▶ _WHAT YOU NEED TO DO_: Rewrite the text of every entry with "Fotos" replaced by "Imagens" and everything else unchanged, leaving out the pictures.

▶ _DATA RECORDS_:
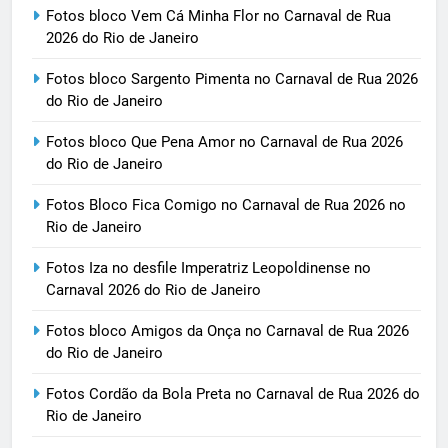
Fotos bloco Vem Cá Minha Flor no Carnaval de Rua
2026 do Rio de Janeiro
Fotos bloco Sargento Pimenta no Carnaval de Rua 2026
do Rio de Janeiro
Fotos bloco Que Pena Amor no Carnaval de Rua 2026
do Rio de Janeiro
Fotos Bloco Fica Comigo no Carnaval de Rua 2026 no
Rio de Janeiro
Fotos Iza no desfile Imperatriz Leopoldinense no
Carnaval 2026 do Rio de Janeiro
Fotos bloco Amigos da Onça no Carnaval de Rua 2026
do Rio de Janeiro
Fotos Cordão da Bola Preta no Carnaval de Rua 2026 do
Rio de Janeiro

▶ _RESULT BELOW_:
Imagens bloco Vem Cá Minha Flor no Carnaval de Rua
2026 do Rio de Janeiro
Imagens bloco Sargento Pimenta no Carnaval de Rua 2026
do Rio de Janeiro
Imagens bloco Que Pena Amor no Carnaval de Rua 2026
do Rio de Janeiro
Imagens Bloco Fica Comigo no Carnaval de Rua 2026 no
Rio de Janeiro
Imagens Iza no desfile Imperatriz Leopoldinense no
Carnaval 2026 do Rio de Janeiro
Imagens bloco Amigos da Onça no Carnaval de Rua 2026
do Rio de Janeiro
Imagens Cordão da Bola Preta no Carnaval de Rua 2026 do
Rio de Janeiro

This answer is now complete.